Demonstrators chanted "release the tape" and "we want the tape" while briefly blocking an intersection near Bank of America headquarters and later climbing the steps in front of the city government center. Still, the protests remained peaceful in the hours after night fell - and a midnight curfew imposed by the mayor aimed to add a firm stopping point for the demonstrations.
Members of the National Guard carrying rifles were also deployed in front of office buildings to head off another night of violence in this city on edge.
So far, police have resisted releasing police dashcam and body camera footage of the death of 43-year Keith Lamont Scott earlier this week. His family was shown the footage Thursday and demanded that police release it to the public. The family's lawyer said he couldn't tell whether Scott was holding a gun.
But Charlotte-Mecklenburg Police Chief Kerr Putney said earlier in the day that releasing the footage of Scott's killing could undermine the investigation. He told reporters the video will be made public when he believes there is a "compelling reason" to do so.
"You shouldn't expect it to be released," Putney said. "I'm not going to jeopardize the investigation."
Charlotte Mayor Jennifer Roberts waited until Thursday's protests were underway for more than an hour before signing documents for the citywide curfew that runs from midnight to 6 a.m. The curfew will last for multiple days until officials determine the emergency has passed.
In an interview with CNN, Roberts said she thought the curfew was the most effective way to maintain peace in the city.
Charlotte is the latest U.S. city to be shaken by protests and recriminations over the death of a black man at the hands of police, a list that includes Baltimore, Milwaukee, Chicago, New York and Ferguson, Missouri. In Tulsa, Oklahoma, on Thursday, prosecutors charged a white officer with manslaughter for killing an unarmed black man on a city street last week.
In Charlotte, scores of rioters Wednesday night attacked reporters and others, set fires and smashed windows of hotels, office buildings and restaurants in the city's bustling downtown section. The NASCAR Hall of Fame was among the places damaged.
Forty-four people were arrested after Wednesday's protests, and one protester who was shot died at the hospital Thursday; city officials said police did not shoot the man and no arrests have been made in 26-year-old Justin Carr's death.
Police have said that Scott was shot to death Tuesday by a black officer after he disregarded loud, repeated warnings to drop his gun. Neighbors, though, have said he was holding only a book. The police chief said a gun was found next to the dead man, and there was no book.
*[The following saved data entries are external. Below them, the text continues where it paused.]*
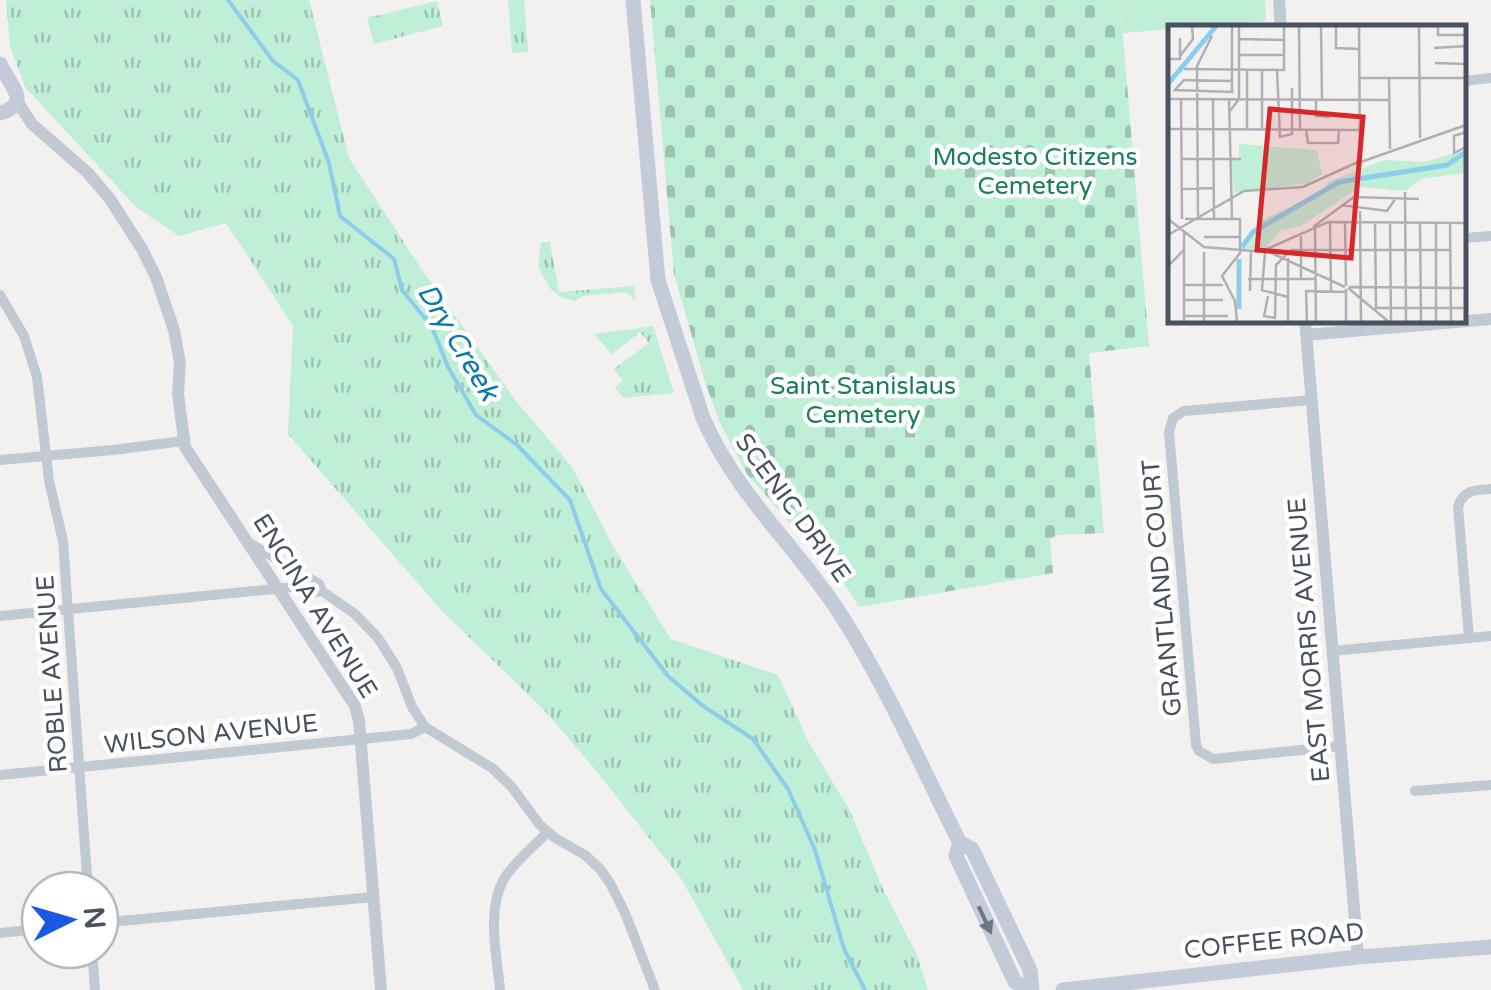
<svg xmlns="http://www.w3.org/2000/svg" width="1491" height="990" viewBox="0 0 1491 990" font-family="'Varela Round',sans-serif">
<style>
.grass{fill:url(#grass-tufts)}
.cemetery{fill:url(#cemetery-stones)}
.green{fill:#bfefd7}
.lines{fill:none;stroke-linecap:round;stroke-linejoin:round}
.stream{stroke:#8dcdec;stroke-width:4}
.minor{stroke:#c1c9d2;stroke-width:10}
.tertiary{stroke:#c1c9d2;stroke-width:12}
.secondary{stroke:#c3cbd9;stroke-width:15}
.oneway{fill:#6d7683}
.labels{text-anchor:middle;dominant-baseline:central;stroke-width:9;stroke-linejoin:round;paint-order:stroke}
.park-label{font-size:25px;fill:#188058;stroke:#fff}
.street-label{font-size:25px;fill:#48515e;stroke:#fff}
.water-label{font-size:28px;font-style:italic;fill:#0d78ac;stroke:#fff}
.inset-river{fill:none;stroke:#8dcdec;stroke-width:5}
.inset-road{fill:none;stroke:#afb0b6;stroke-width:2.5}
.view{fill:#d62828;fill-opacity:0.15;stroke:#d62828;stroke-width:5}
.inset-edge{fill:none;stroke:#48515e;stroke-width:5}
</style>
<defs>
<pattern id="grass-tufts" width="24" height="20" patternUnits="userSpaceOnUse" patternTransform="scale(2.5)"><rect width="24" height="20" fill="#bfefd7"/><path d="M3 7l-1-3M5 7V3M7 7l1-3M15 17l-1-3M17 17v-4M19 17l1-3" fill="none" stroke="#9dc4b2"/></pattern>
<pattern id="cemetery-stones" width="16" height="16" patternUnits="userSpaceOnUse" patternTransform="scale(2.5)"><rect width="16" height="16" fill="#bfefd7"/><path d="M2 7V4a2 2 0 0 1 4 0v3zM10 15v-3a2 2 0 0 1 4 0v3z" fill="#9dc4b2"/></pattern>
</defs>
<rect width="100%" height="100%" fill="#f3f0f0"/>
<path class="grass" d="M 6,0 L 309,0 L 349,158 L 420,267 L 516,401 L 572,467 L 613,546 L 671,639 L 778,675 L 808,741 L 850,811 L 883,889 L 917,955 L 928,990 L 743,990 L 682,880 L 594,768 L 544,710 L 442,611 L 288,434 L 293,326 L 226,223 L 179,236 L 136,207 L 25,87 L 10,46 Z
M 508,0 L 524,0 L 528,52 L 512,53 Z
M 437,1 L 443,26 L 374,44 L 367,18 Z
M 541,242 L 550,242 C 552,260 557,274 559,292 L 634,286 L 635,301 L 627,292 L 582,296 L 576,301 L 562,298 L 547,286 L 549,284 C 534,268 539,262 541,242 Z
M 653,326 L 674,393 L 623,398 L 615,387 L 623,381 L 614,369 L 649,343 L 640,332 L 612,354 L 594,334 Z"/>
<path class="cemetery" d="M 650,0 L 1120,0 L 1149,346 L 1089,353 L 1104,533 L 1058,535 L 1050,539 L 1053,573 L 859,607 L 846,586 L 747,474 L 720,423 L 705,382 L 674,274 Z"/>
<path class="green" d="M 1120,0 L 1265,0 L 1266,21 L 1123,33 Z"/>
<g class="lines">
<path class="stream" d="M 228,0 L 273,61 L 298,80 L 329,163 L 340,216 L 394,259 L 402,290 L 432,327 L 448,367 L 476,415 L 517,445 L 570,500 L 601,589 L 668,676 L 703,706 L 753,739 L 788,789 L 815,850 L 844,949 L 865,990"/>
<path class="minor" d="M 1464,81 L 1491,78
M 1464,238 L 1491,236
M 0,295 L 24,336 L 37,377 L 49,481 L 63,541 L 88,890
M 1311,400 L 1184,411 L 1173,418 L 1169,432 L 1196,745 L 1199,751 L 1213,759 L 1340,746
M 0,460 L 113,450 L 183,441
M 251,544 L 319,584 L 322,591 L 355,614 L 378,638 L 397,668 L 412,707 L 425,727 L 492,768 L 511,786 L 540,825 L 555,838 L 585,855 L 600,869 L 610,883 L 625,913 L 655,990
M 0,616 L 294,587 L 315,592 L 322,591
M 1469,638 L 1458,507 C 1463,490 1475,490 1491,489
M 1332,651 L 1491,636
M 0,775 L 411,734 L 425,727
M 1415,791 L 1491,785
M 100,923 L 373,897
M 0,933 L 40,929
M 92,950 L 95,990
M 500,990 C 497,956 486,910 504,879 C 515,861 534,846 548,832"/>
<path class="tertiary" d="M 1279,0 L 1281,28
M 17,101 L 32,124 L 88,173 L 110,199 L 142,249 L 156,277 L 174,330 L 180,363 L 178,394 L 185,447 L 355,706 L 359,721 L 381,990
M 1305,320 L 1358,957
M 1306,335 L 1491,319"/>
<path class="secondary" d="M 633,0 L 658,280 L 703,418 C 736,494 794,544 839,612 C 886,685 921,766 960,843 L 972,849 L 1030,970 L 1032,990
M 0,64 C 8,83 34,104 0,113
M 960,843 L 956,856 L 1015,982 L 1027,990
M 1063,990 L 1358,957 L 1491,947"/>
</g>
<defs><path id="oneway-solid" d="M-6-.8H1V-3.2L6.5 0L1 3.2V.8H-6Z" transform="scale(2.5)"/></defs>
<use class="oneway" href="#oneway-solid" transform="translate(985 920) rotate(65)"/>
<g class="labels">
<g class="park-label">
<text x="1035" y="157">Modesto Citizens<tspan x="1035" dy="29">Cemetery</tspan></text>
<text x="863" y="386">Saint Stanislaus<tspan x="863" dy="29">Cemetery</tspan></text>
</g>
<g class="street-label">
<text transform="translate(793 508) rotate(54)">SCENIC DRIVE</text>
<text transform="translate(1162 588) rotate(-95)">GRANTLAND COURT</text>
<text transform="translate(315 606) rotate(58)">ENCINA AVENUE</text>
<text transform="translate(1309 640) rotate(-95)">EAST MORRIS AVENUE</text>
<text transform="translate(52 674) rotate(-94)">ROBLE AVENUE</text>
<text transform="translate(211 734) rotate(-6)">WILSON AVENUE</text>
<text transform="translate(1274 941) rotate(-6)">COFFEE ROAD</text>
</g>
<g class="water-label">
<text transform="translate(458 342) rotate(59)">Dry Creek</text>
</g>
</g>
<g transform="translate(1168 25)">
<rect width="298" height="298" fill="#f3f0f0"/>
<path d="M 297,125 L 297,148 L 253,154 L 238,166 L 192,162 L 133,201 L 113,205 L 98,223 L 73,224 L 91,196 L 155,167 L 160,157 L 216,135 L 257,137 Z" fill="#bfefd7"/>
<path d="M 71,119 L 149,125 L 154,149 L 140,158 L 66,168 L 63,135 L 71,135 Z" fill="#bfefd7"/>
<path class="inset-river" d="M 0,59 L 49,0M 74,222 L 85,207 L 171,157 L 279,140 L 298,127M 71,284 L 71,234"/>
<path class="inset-road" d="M 64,0 L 64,67 L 7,65 L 16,55 L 64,56M 131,0 L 132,104M 153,0 L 154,75M 168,0 L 168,23 L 191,24M 191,0 L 192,136M 251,0 L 252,113M 270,0 L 270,10 L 298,10M 71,14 L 116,15M 266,23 L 298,21M 71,30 L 116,30M 12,31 L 25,14 L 24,0M 0,34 L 12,34 L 12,13M 267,38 L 298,39M 16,44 L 116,45 L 116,0M 79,45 L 79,104M 94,45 L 94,104M 109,45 L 112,112 L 124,109 L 124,63M 191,53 L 298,53M 221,53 L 222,124M 0,74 L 221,75M 13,74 L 14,194M 45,74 L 46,194M 61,74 L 64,194M 148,75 L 148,91 L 162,92M 62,86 L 71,74 L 71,0M 0,104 L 191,105M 138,104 L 140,118 L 170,118 L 171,105M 298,107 L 286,111 L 286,128 L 298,122M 13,134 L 73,134M 187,139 L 298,100M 13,164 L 46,163M 237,167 L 238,297M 173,180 L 219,186 L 228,173M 192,186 L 193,297M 0,194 L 36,222M 17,194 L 72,194 L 72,228 L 54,251 L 67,276 L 69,297M 30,194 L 29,41 L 44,11M 177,197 L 178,261M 207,197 L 208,283 L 298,283M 222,197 L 223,297M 162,198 L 163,266M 252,198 L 253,297M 268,198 L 268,297M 282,198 L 283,297M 145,202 L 186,172 L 251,174M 147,203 L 148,297M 0,210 L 76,166 L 135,162 L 192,136M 133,211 L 133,254M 36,212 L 72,212M 35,222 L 100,227M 99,224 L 160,197 L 298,198M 97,225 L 177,262M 97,227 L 94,265 L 120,272M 120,233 L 120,297M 0,241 L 16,225 L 16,208M 80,254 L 148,254M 16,260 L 55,260M 181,262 L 298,263M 180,263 L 221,297M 178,264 L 178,297M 82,266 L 83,226M 100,271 L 96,291 L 107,293 L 108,240 L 123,225 L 282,225M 16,275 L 55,275M 16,291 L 60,291M 16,297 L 16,225M 36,297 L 36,227M 139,297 L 138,266 L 178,267"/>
<path class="view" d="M 102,84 L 195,92 L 183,233 L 89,225 Z"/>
<rect width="298" height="298" class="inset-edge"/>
</g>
<g transform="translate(70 920) rotate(85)"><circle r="48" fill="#ffffff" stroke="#b6b9bf" stroke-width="2.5"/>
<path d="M0-8L18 38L0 25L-18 38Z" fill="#1a5ae3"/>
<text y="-15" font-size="28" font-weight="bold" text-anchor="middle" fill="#48515e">N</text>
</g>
</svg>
Putney said that he has seen the video and it does not contain "absolute, definitive evidence that would confirm that a person was pointing a gun." But he added: "When taken in the totality of all the other evidence, it supports what we said."
Justin Bamberg, an attorney for Scott's family, watched the video with the slain man's relatives. He said Scott gets out of his vehicle calmly.
"While police did give him several commands, he did not aggressively approach them or raise his hands at members of law enforcement at any time. It is impossible to discern from the videos what, if anything, Mr. Scott is holding in his hands," Bamberg said in a statement.
Scott was shot as he walked slowly backward with his hands by his side, Bamberg said.
The lawyer said at a news conference earlier in the day that Scott's wife saw him get shot, "and that's something she will never, ever forget." That is the first time anyone connected with the case has said the wife witnessed the shooting. Bamberg gave no details on what the wife saw.
Roberts, who also watched the footage of the shooting, was asked by CNN whether she saw Scott holding a gun.
"It is not a very clear picture and the gun in question is a small gun. And it was not easy to see ... so it is ambiguous," she replied.
Experts who track shootings by police noted that the release of videos can often quell protest violence, and that the footage sometimes shows that events unfolded differently than the official account.
"What we've seen in too many situations now is that the videos tell the truth and the police who were involved in the shooting tell lies," said Randolph McLaughlin, a professor at Pace University School of Law. He said it is "irresponsible" of police not to release the video immediately.
Other cities have released footage of police shootings. Just this week, Tulsa police let the public see video of the disputed Sept. 16 shooting, though the footage left important questions unanswered.
The police chief acknowledged that he has promised transparency in the investigation, but said, "I'm telling you right now, if you think I say we should display a victim's worst day for consumption, that is not the transparency I'm speaking of."